In Ireland, major reforms like Project Maths have aimed to increase the students’ ability to apply their mathematical knowledge to reallife situations. Currently, the international PISA mathematics test results place Ireland above the OECD average. However, Ireland continues to lag behind the OECD average in the percentage of students at the higher levels of PISA performance and markedly in problem solving. This points to the need for further progress in nurturing creativity along with mathematical proficiency. Indeed, the government’s first Action Plan, launched in March 2016, aims at increasing the proportion of students achieving PISA Mathematics level 5 or above from the current 11% to above the OECD average (currently 13%) by 2025. With only 7% of the total learning time in secondary schools dedicated to Mathematics, (the smallest percentage in Europe), this is a difficult task.
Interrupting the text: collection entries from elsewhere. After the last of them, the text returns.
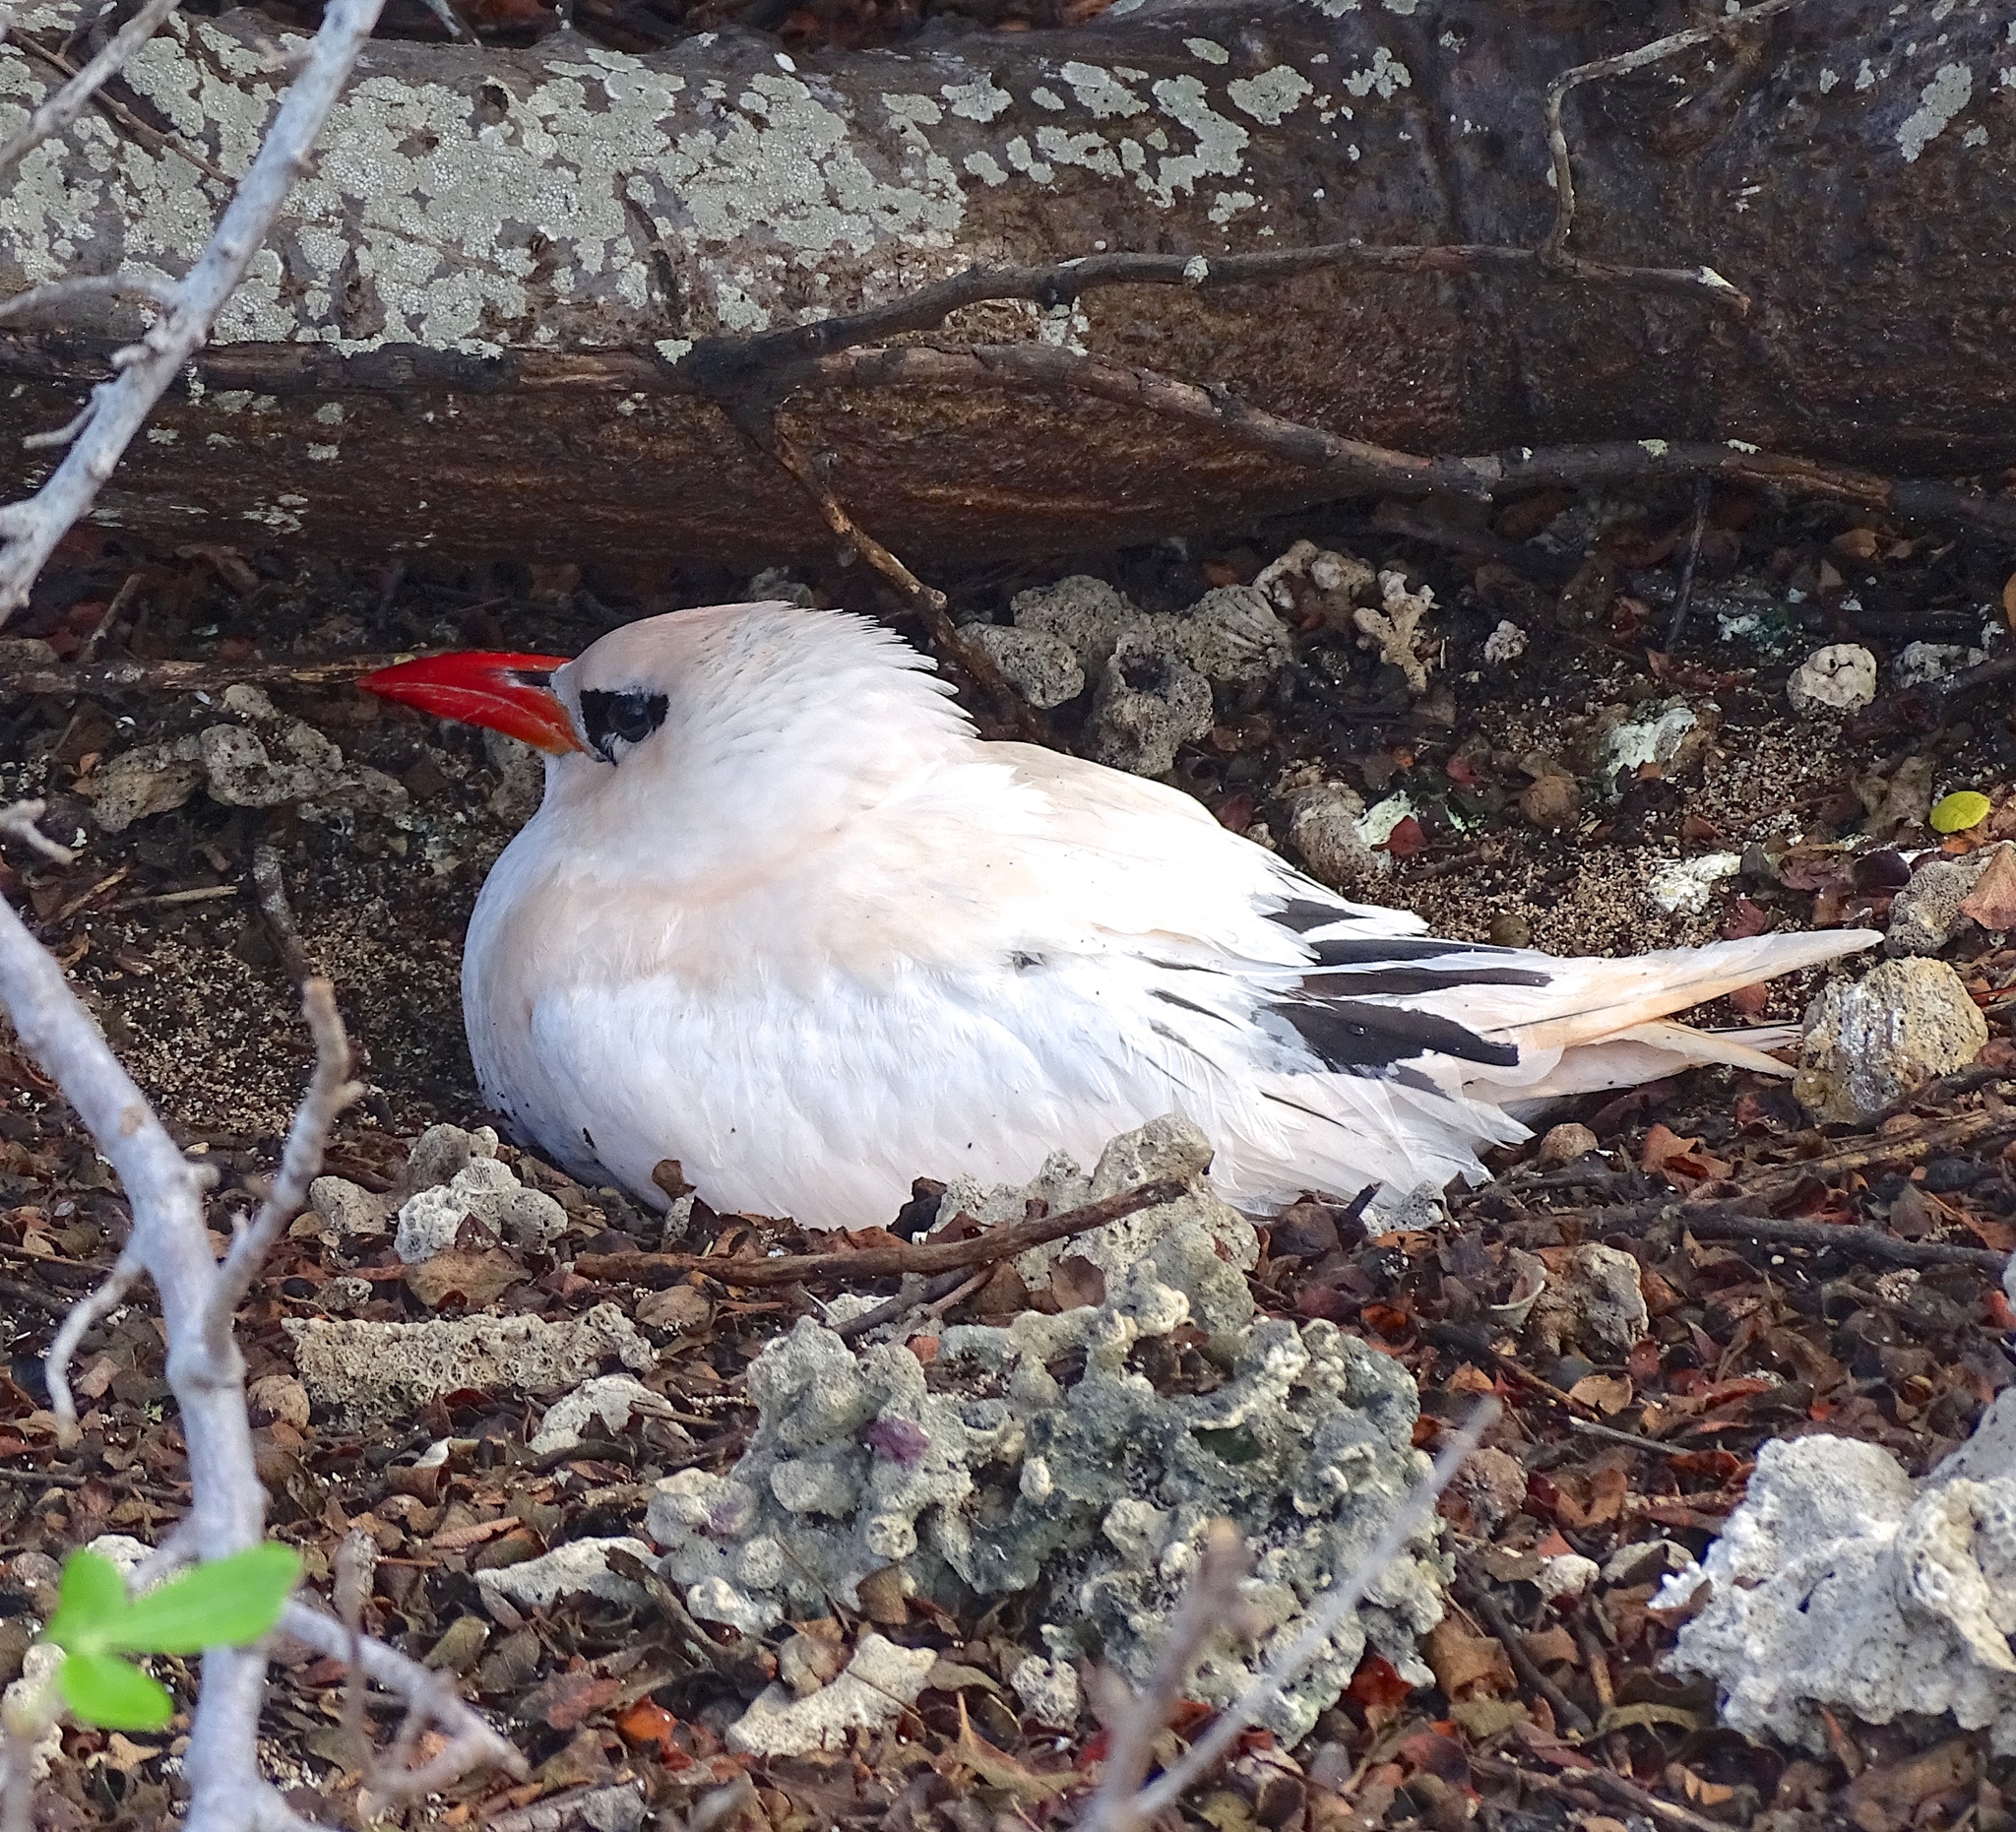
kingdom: Animalia
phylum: Chordata
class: Aves
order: Phaethontiformes
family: Phaethontidae
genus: Phaethon
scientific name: Phaethon rubricauda
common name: Red-tailed tropicbird
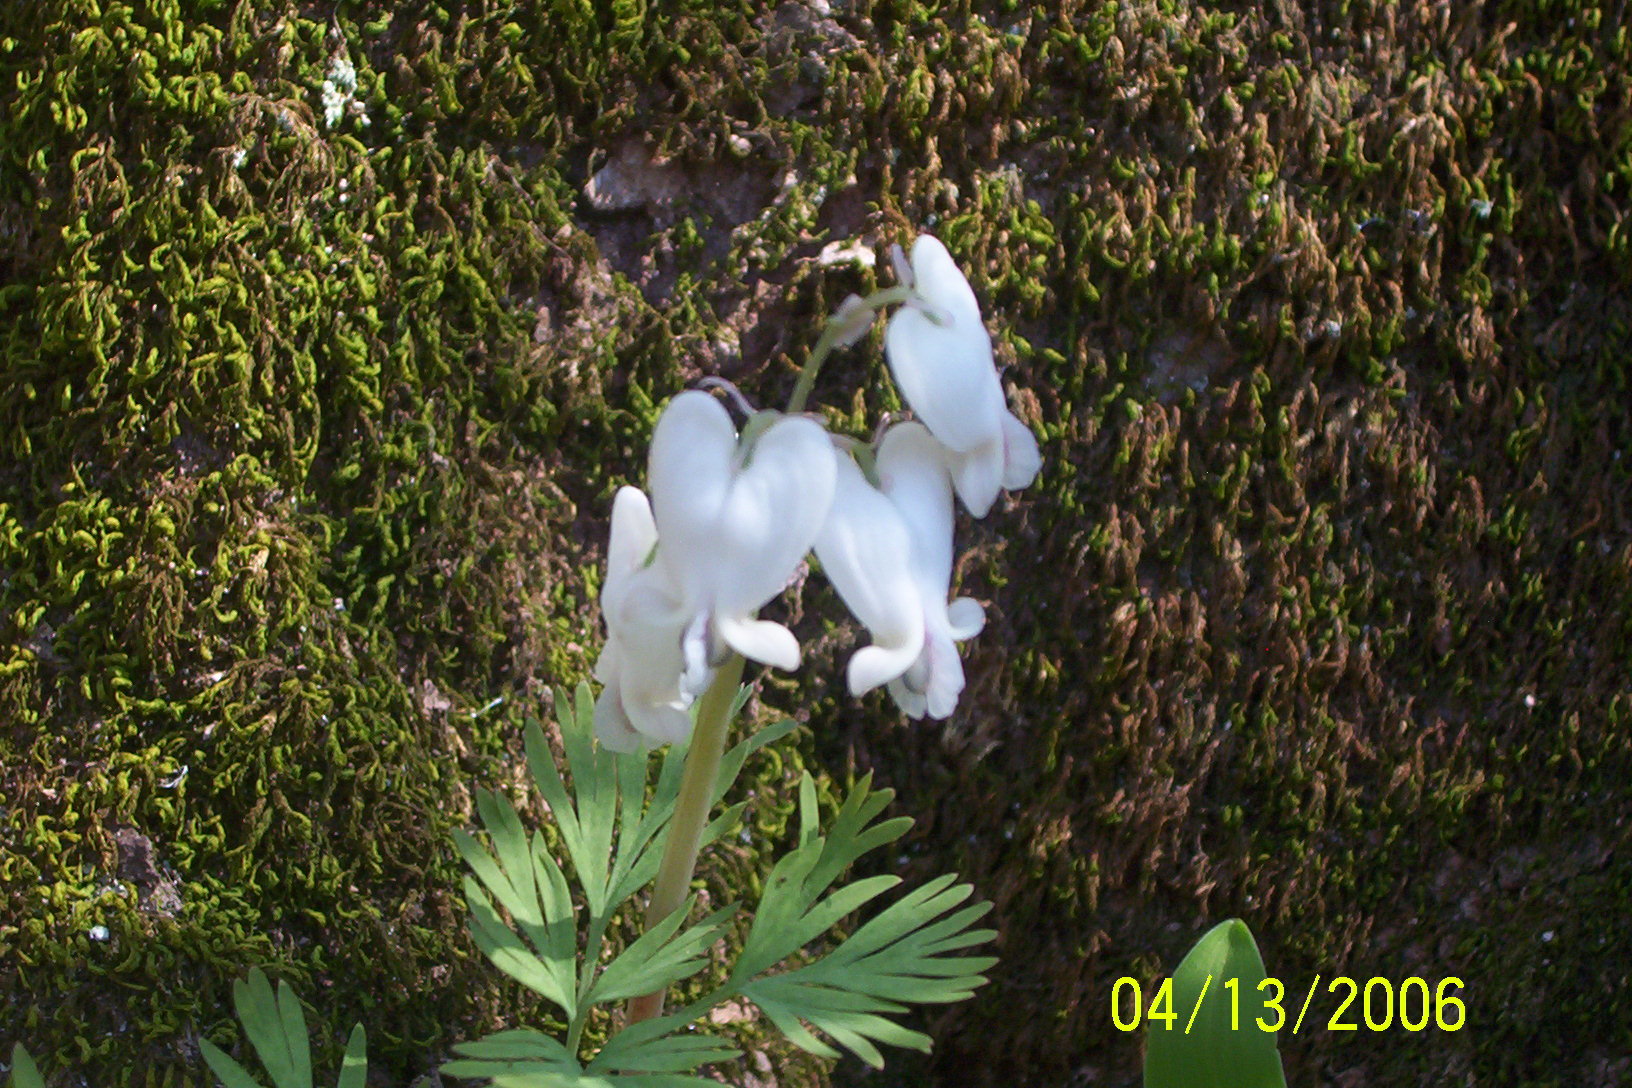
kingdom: Plantae
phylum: Tracheophyta
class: Magnoliopsida
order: Ranunculales
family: Papaveraceae
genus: Dicentra
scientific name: Dicentra canadensis
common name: Squirrel-corn
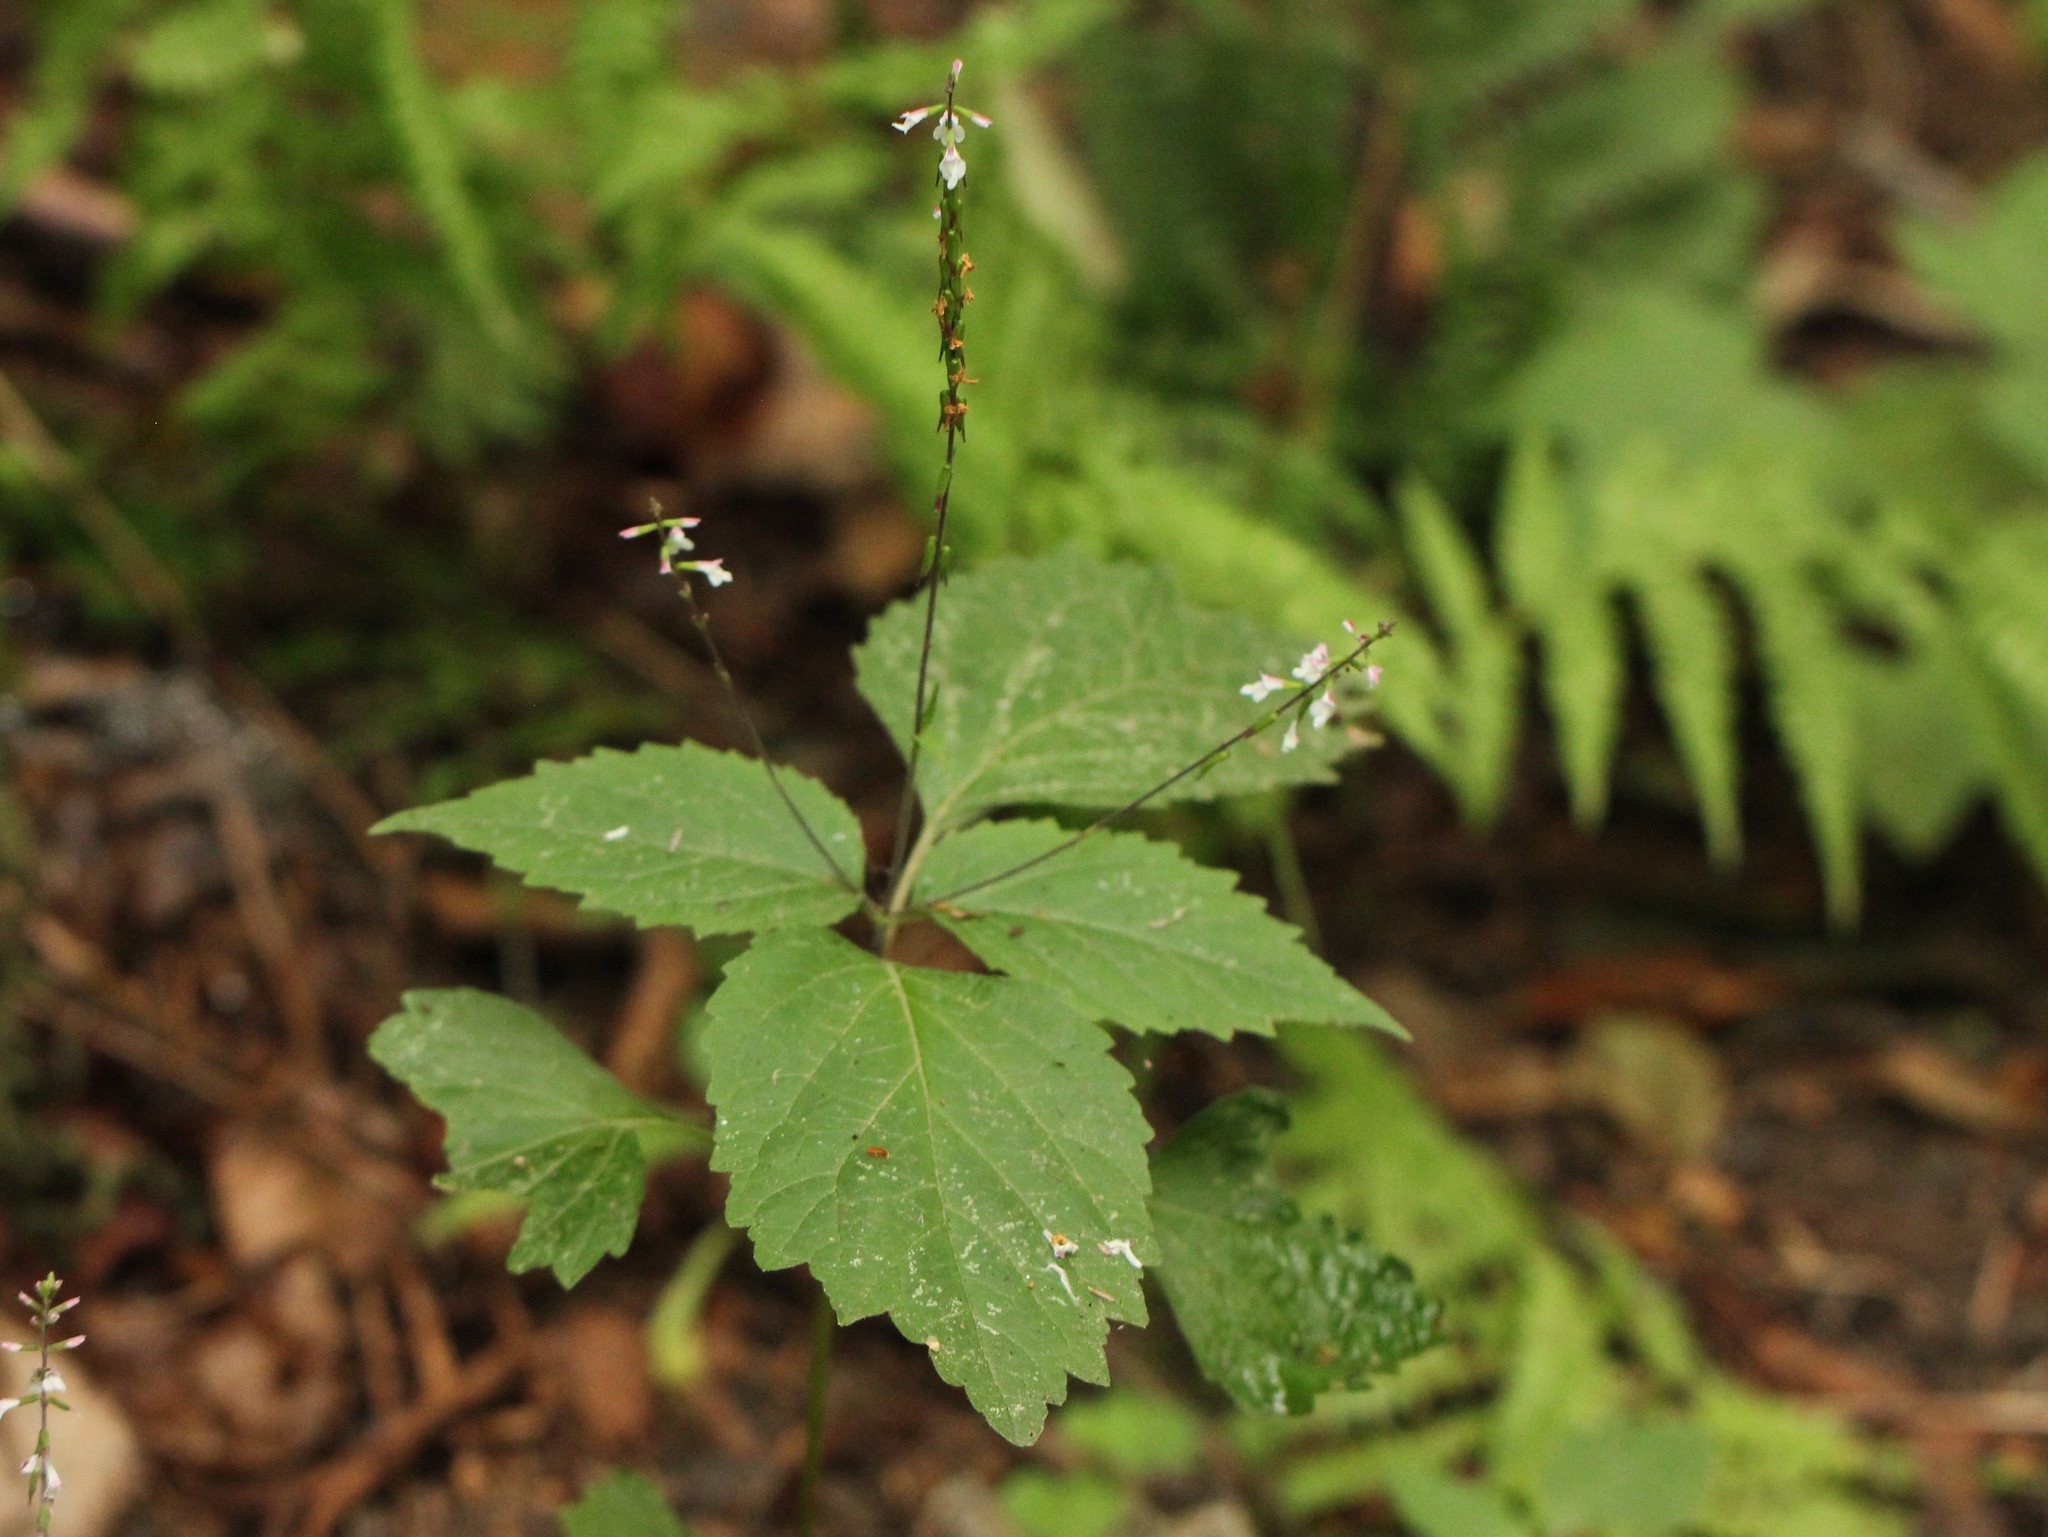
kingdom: Plantae
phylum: Tracheophyta
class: Magnoliopsida
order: Lamiales
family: Phrymaceae
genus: Phryma
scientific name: Phryma leptostachya
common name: American lopseed
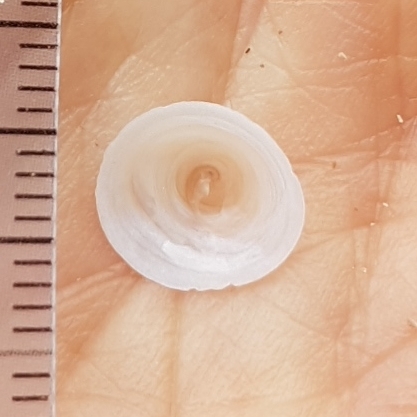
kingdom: Animalia
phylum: Mollusca
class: Gastropoda
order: Littorinimorpha
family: Calyptraeidae
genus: Calyptraea
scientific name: Calyptraea chinensis
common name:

Highly competent, highly motivated teachers are needed to achieve this goal.
Aims
Across Ireland there are teachers rising to the challenges of their profession: adapting to major changes in the curriculum, helping all students to reach their potential, perfecting their mastery of the subject, motivating and inspiring pupils, contributing to the educational community.The purpose of the Awards for Irish Teachers of Mathematics is to help showcase the work of such teachers, to help share their strategies for improving the students’ enjoyment and understanding of Mathematics, and to reward an outstanding teacher each year.
Student Survey
In a recent survey by IMT, more than 2,000 secondary school students from across the Republic of Ireland identified those factors which can motivate them to achieve in Mathematics.

79% credited teachers with a good mastery of the subject.

Working with peers who like and understand Mathematics was chosen by 58% of participants, and an equal percent favoured dedicating more time to applications of Mathematics in real life.

More school time dedicated to creative problem solving was deemed necessary by 54% of respondents.

41% required understanding as to why the formulas taught in school are true, and an equal number quoted online resources as beneficial;

36% thought more time allocated to Mathematics in primary and secondary schools overall would be beneficial.

29% were motivated by special events like Mathematics competitions or festivals.